Com os olhos brilhantes, Guilherme se aproximou da casa. Ele não conseguia explicar exatamente o que, mas havia algo ali dentro que o chamava. Talvez estivesse ouvindo um murmúrio, ou aquilo poderia ser apenas coisa de sua cabeça embriagada. O que mais o assustou foi andar até a porta da casa e já estar aberta, um passe livre para um mundo empíreo.

Ele não teve tempo de olhar os detalhes, tudo o que percebeu foi que a casa era cercada de móveis antigos e empoeirados, mas ainda sim carregava uma beleza única. O local escuro era iluminado apenas por uma vela, que refletia sobre um espelho que havia na sala de jantar. Guilherme se aproximou do próprio reflexo e viu sua face na plataforma de vidro. Seus olhos vermelhos eram cobertos de olheiras roxas e profundas, deixando claro todo o tempo que ficou sem dormir; seu cabelo era embaraçado como a sua vida, mas nenhuma dessas confusões o deixava atordoado. Contudo, o que mais o assustou foi um vulto branco que viu atrás de si. Ele precisou apertar os olhos para ver direito, mas o seu olhar ainda estava enevoado.

Porra, tem alguém aqui? — Guilherme soltou sem pensar nas consequências. Ele poderia muito bem sair do local, mas o seu orgulho não permitia.

Silêncio.

Guilherme precisava saber mais, por isso parou de se olhar no espelho e andou pelos cômodos que havia. A sua mente girava conforme passava pelos lugares da casa, até chegar em um quarto lúgubre, onde nenhuma luz ali reluzia. Adentrou no local com receio e um pressentimento impróprio, mas tentou esquecer isso e deitou-se na cama. Quando seu corpo encostou no colchão macio, sentiu todo o peso ser tirado de si vagarosamente, e até pensou que estava se libertando de toda angústia, mas a noite estava apenas no começo.
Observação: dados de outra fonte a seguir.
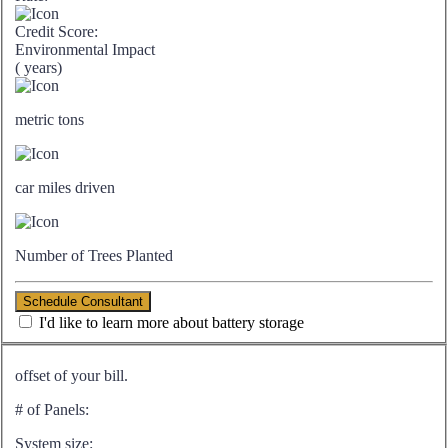
Credit Score:
Environmental Impact
(
years)
metric tons
car miles driven
Number of Trees Planted
Schedule Consultant
I'd like to learn more about battery storage
offset of your bill.
# of Panels:
System size: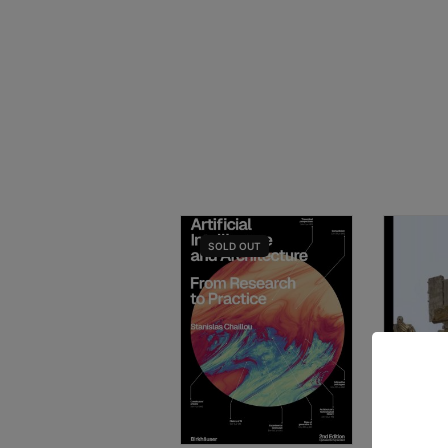
SOLD
OUT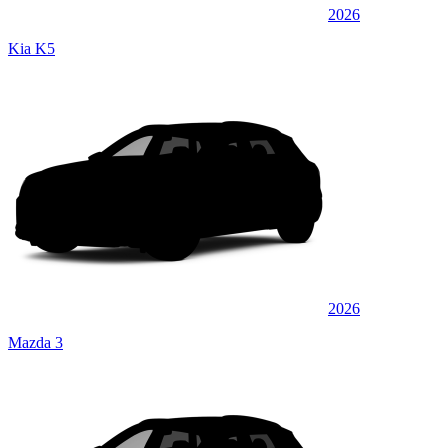
2026
Kia K5
2026
Mazda 3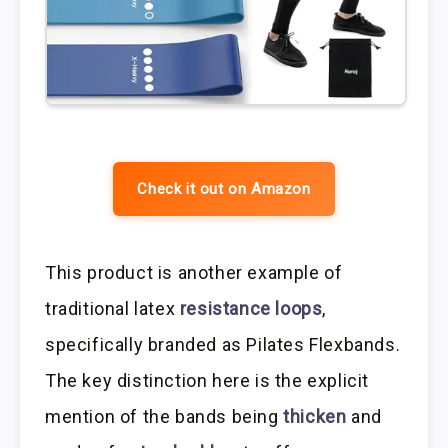
Check it out on Amazon
This product is another example of
traditional latex
resistance loops
,
specifically branded as Pilates Flexbands.
The key distinction here is the explicit
mention of the bands being
thicken
and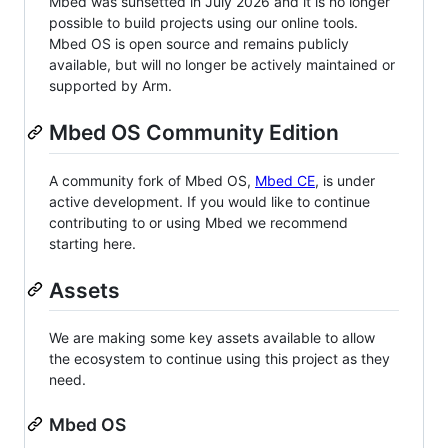
Mbed was sunsetted in July 2026 and it is no longer
possible to build projects using our online tools.
Mbed OS is open source and remains publicly
available, but will no longer be actively maintained or
supported by Arm.
Mbed OS Community Edition
A community fork of Mbed OS,
Mbed CE
, is under
active development. If you would like to continue
contributing to or using Mbed we recommend
starting here.
Assets
We are making some key assets available to allow
the ecosystem to continue using this project as they
need.
Mbed OS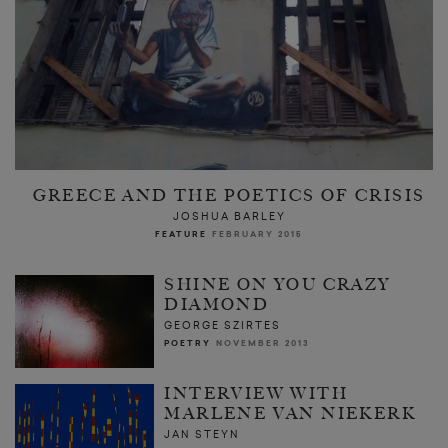
GREECE AND THE POETICS OF CRISIS
JOSHUA BARLEY
FEATURE
FEBRUARY 2015
SHINE ON YOU CRAZY
DIAMOND
GEORGE SZIRTES
POETRY
NOVEMBER 2013
INTERVIEW WITH
MARLENE VAN NIEKERK
JAN STEYN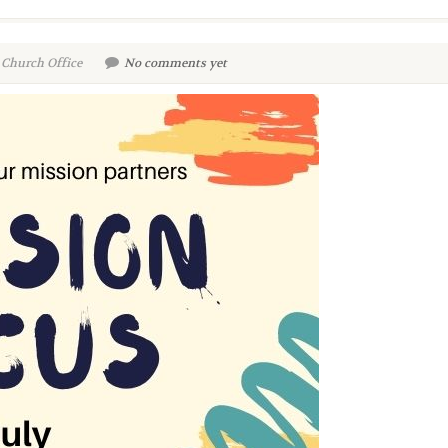
 Church Office
No comments yet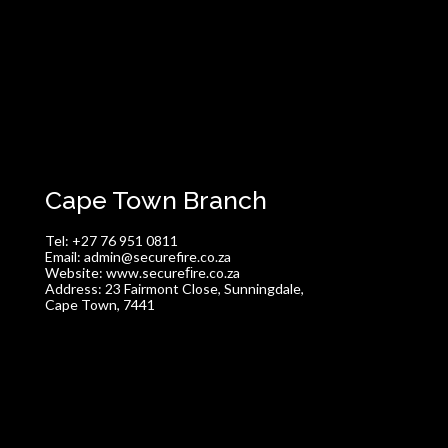
Cape Town Branch
Tel:
+27 76 951 0811
Email:
admin@securefire.co.za
Website:
www.secureﬁre.co.za
Address:
23 Fairmont Close, Sunningdale,
Cape Town, 7441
Guilherme fechou os olhos e tentou tirar um cochilo, ficando inconsciente. Em sua mente ébria, nada de ruim poderia acontecer dentro dessa casa. O que ele não sabia era que aquele domicílio era repleto de almas penadas presas e caladas, cada uma a procura de seu alvo para sugar todas as forças. Mas com Guilherme era diferente. O espírito que estava atrás dele tinha sede de vingança, e procurava o método mais torturante para obter a condenação.

A alma olhava-o com serenidade, e iria sujar as suas mãos no sangue.